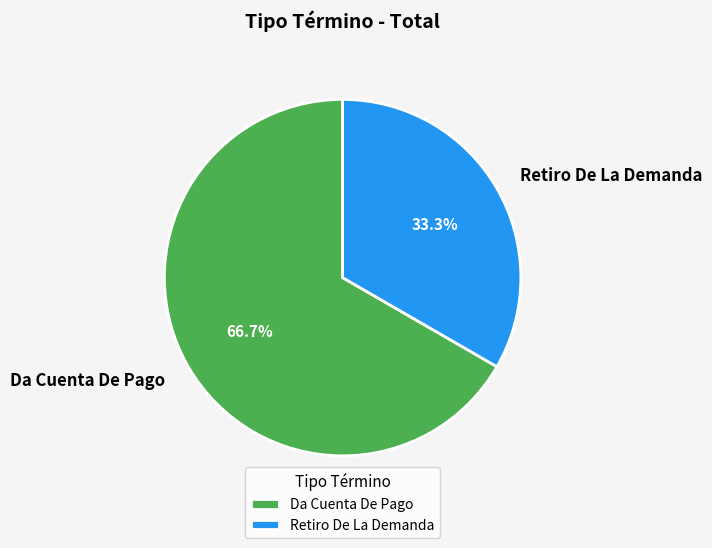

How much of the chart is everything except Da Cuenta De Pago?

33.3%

+ + + + +

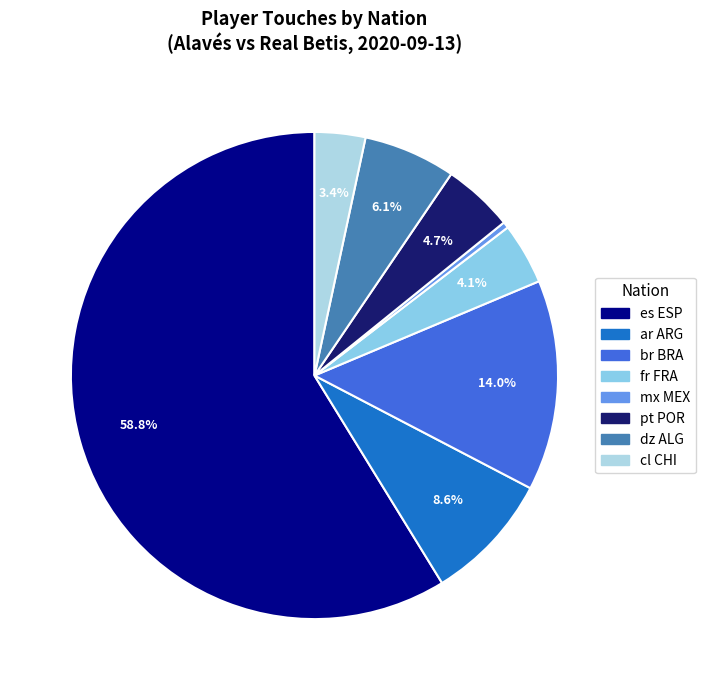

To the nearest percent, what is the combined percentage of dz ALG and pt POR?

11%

+ + + + +

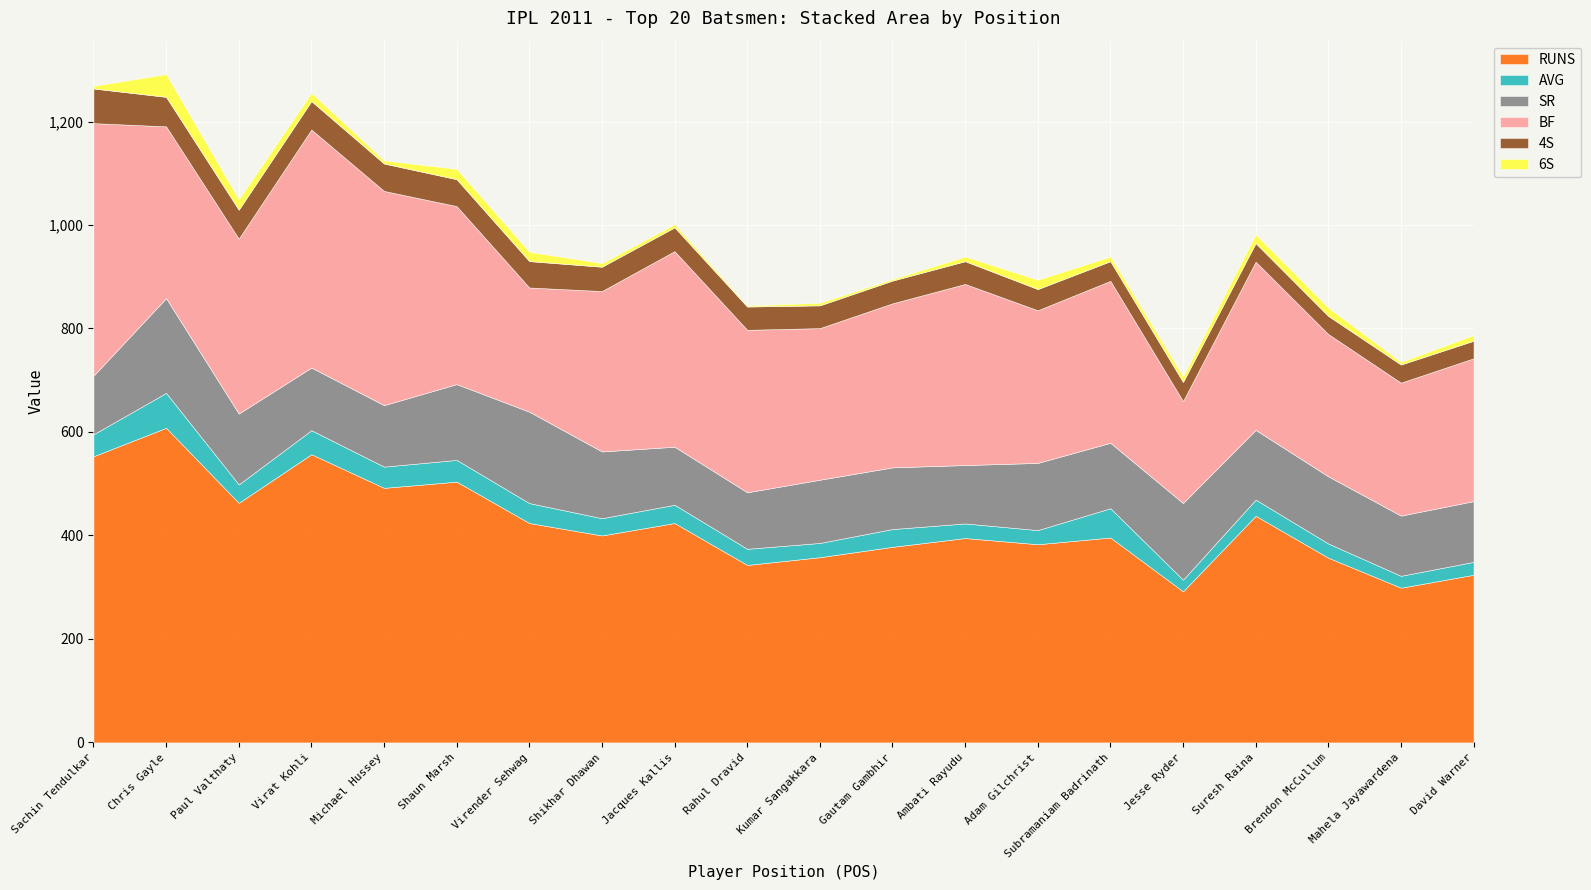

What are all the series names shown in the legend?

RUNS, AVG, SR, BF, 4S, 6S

+ + + + +

What is required >>
Reproduce the lines of the items word for word, starting with the line containing "What are all" and going through the line containing "RUNS, AVG, SR, BF, 4S, 6S".

Response for this exercise >>
What are all the series names shown in the legend?

RUNS, AVG, SR, BF, 4S, 6S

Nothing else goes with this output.